The term "childcare worker" encompasses various professions; childcare workers care for preschool or school-aged children, and can work as babysitters, employees of home day care providers or childcare centres, or as preschool teachers. Regardless of their employment setting, childcare workers are responsible for providing a nurturing environment, as well as recreational outlets and educational enrichment, for the children under their care.
State regulatory boards and employers have varying education requirements for childcare workers, depending on the employee's job title and range of responsibilities. While babysitters and day care workers may not need any formal education, preschool teachers are typically required to have completed some postsecondary school coursework in early childhood education or child development. All childcare workers responsible for small children should have some basic training in CPR, first aid, emergency procedures and nutrition.
All childcare workers must have some experience supervising, teaching and nurturing small children. For babysitters and home day care workers, these requirements may be met through parenting or care of younger siblings; preschool teachers can gain experience through participating in an internship or student teaching opportunity arranged through their college or university.

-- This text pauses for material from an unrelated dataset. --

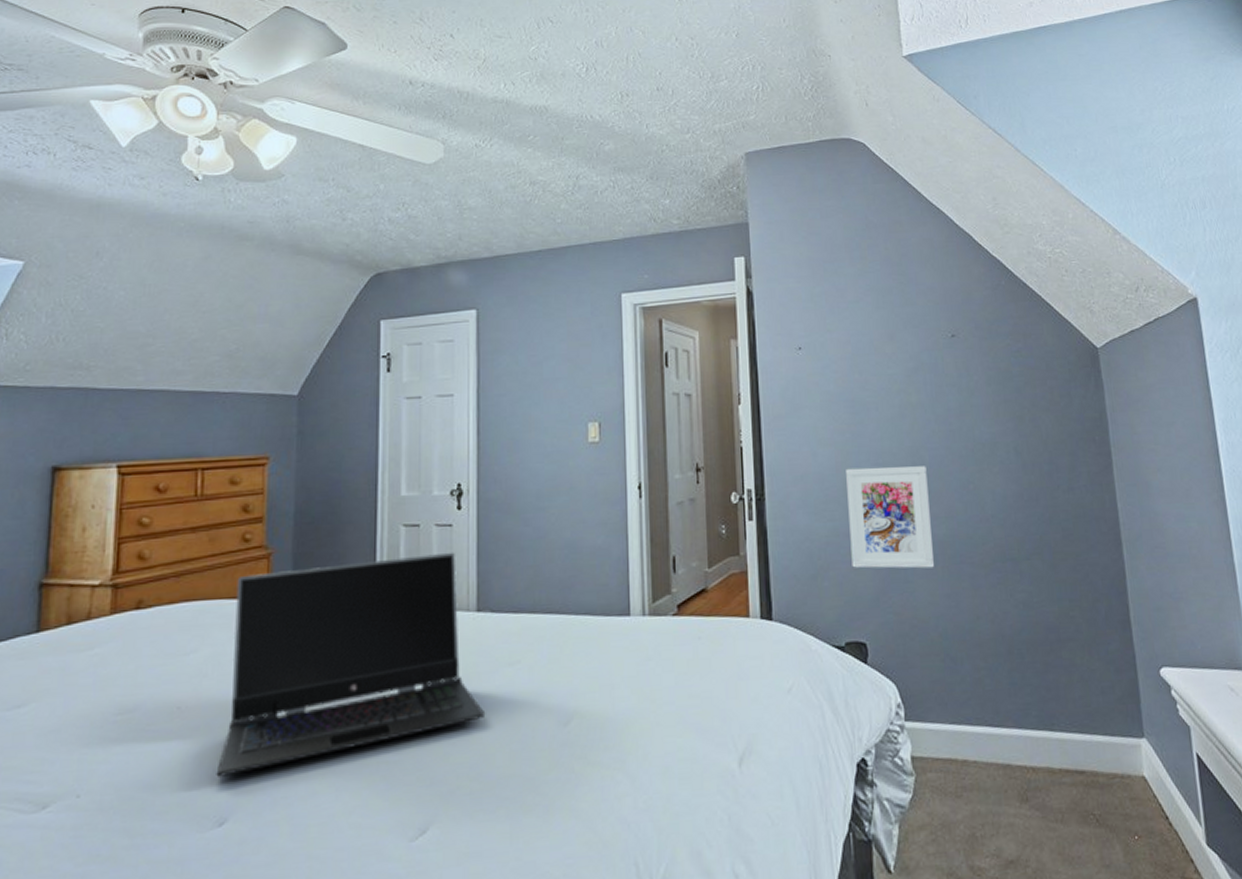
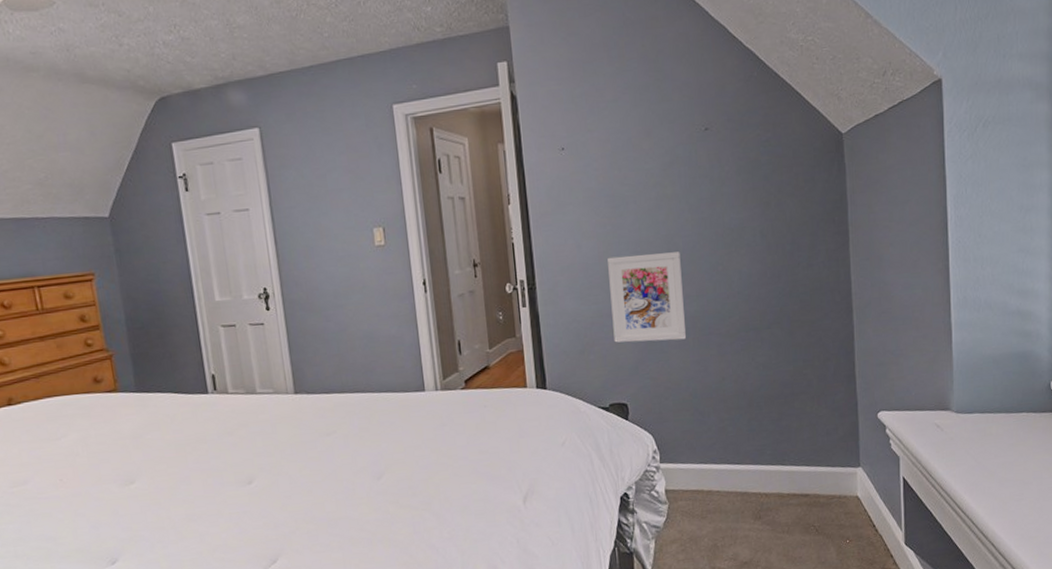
laptop computer: present [216,552,486,777] -> none [87,346,313,529]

Childcare workers must be able to communicate with children in a manner that makes children feel comfortable, respected and cared for; this can be facilitated by asking children questions about themselves, their lives, their families, preferences and favourite things. Childcare workers should make kids feel valued and listened to when they speak. Small children have a tendency to test the boundaries of authority figures; qualified childcare workers will be patient enough to deal kindly with these occurrences, but also firm enough to perform non-threatening disciplinary actions to ensure rebellious behaviour happens infrequently. Childcare workers are required to be nurturing, and should instil self-esteem in children with positive reinforcement. Childcare workers should also foster a love of learning, fun and creativity, as well as help kids become independent through feeding and dressing themselves, going to the bathroom and washing their own hands.
Childcare workers must meet certain physical requirements, including possessing the energy required to play with and supervise small children. Childcare workers should have considerable upper body strength as well as full range of motion in their arms, hands, legs and feet; the job may entail lifting or chasing children, cleaning, picking up toys and other equipment, changing diapers, preparing and feeding meals, helping kids get dressed and assisting them with using the bathroom.
Licensing/ Background Check
Although not typically required of babysitters, most states require day care and preschool facilities and workers to obtain some sort of licensing or provide proof that education, training and safety standards have been met. Most babysitters, day care workers and preschool teachers are also required to submit to a formal or informal background check. Regional requirements vary; childcare workers should check within their state for details.